Restructuring Investment Banking: What is it?

Will Todd
Banking at Michigan
2 min readJan 28, 2020

What is Restructuring?

Restructuring is the product group in the investment bank responsible for dealing with stressed, distressed and bankrupt debtors. Almost always, this means corporate debt, but every so often governments can go bankrupt (from the municipal level, to entire countries).

Restructuring is an advisory group that will advise stakeholders on both sides of the bankruptcy, both the distressed borrower side and the creditor side. However, the bank will only represent one side of the group because there are often conflicting interests. The debtor will look for outcomes that will maximize the equity holders and the lenders/banks may not have the same objective.

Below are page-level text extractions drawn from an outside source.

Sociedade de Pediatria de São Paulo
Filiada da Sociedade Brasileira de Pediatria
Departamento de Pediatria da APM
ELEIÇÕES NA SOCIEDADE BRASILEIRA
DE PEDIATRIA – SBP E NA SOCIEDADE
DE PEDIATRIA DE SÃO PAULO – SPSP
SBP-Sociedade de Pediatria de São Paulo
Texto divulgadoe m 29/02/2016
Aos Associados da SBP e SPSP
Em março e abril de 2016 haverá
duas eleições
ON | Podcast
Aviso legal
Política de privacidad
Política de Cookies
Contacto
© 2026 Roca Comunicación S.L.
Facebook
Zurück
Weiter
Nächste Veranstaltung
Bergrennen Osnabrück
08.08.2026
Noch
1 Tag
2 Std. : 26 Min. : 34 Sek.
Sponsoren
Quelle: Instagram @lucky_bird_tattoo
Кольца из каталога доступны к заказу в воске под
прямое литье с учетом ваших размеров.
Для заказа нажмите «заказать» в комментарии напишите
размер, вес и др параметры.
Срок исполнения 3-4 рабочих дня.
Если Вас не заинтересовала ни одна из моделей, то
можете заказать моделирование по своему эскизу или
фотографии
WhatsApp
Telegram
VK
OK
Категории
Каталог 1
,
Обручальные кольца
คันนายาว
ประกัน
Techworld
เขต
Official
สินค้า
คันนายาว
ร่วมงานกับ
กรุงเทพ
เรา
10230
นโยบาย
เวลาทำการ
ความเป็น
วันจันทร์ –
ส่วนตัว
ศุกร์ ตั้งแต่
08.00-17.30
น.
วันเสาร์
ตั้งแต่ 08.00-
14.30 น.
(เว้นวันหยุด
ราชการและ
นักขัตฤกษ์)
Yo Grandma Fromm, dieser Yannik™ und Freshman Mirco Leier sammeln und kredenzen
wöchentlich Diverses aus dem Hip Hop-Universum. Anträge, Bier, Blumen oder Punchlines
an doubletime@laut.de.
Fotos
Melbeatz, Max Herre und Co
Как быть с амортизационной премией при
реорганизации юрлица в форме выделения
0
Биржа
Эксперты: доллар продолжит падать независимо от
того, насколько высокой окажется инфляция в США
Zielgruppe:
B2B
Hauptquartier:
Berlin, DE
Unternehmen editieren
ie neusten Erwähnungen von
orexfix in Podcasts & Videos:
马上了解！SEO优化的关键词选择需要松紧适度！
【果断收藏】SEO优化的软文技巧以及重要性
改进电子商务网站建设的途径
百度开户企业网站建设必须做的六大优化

Investment banks are retained in restructuring for the purpose of walking the stakeholders through their options and the steps that are needed to take in order to maximize value. Additionally, work can include renegotiating with banks and lenders to relieve terms where the debt may be too crippling in exchange for equity, debt-equity swaps, and new management incentive plans.

Restructuring Groups at Investment Banks

When restructuring is offered by an investment bank, it is usually classified as a product group alongside M&A and sometimes it is included within the mergers & acquisitions practice. Restructuring does not exist at every bank and is mostly missing from Bulge Brackets as well as large domestic banks. Therefore, the restructuring group is dominated by elite boutique banks, with Houlihan Lokey dominating the creditor side while the debtor side is covered by many different firms.

Exit Opportunities and Compensation

Compensation is high compared to other groups and is additionally counter-cyclical (when the economy is contracting, restructuring is highly needed). For junior staff (analysts and associates), they receive salaries up to $230,000 after bonuses. These larger salaries are earned typically because restructuring groups are known to be “constant sweatshops and no one is ever in a good mood.”

Exit opportunities are very niche, but also lucrative for junior investment bankers. The most obvious choice is a distressed debt fund. However, there are plenty of credit-related jobs at hedge funds and private equity firms that are willing to pay for someone who’s experienced being in a restructuring group.

Sample Restructuring Interview Question

If a company’s EV is $300 million and it has $400 million in debt outstanding, what is the equity value?

Equity value is $0 and the debt is simply trading at 75 cents per dollar. Equity value does not become negative because shareholders hold zero liability and therefore could walk away.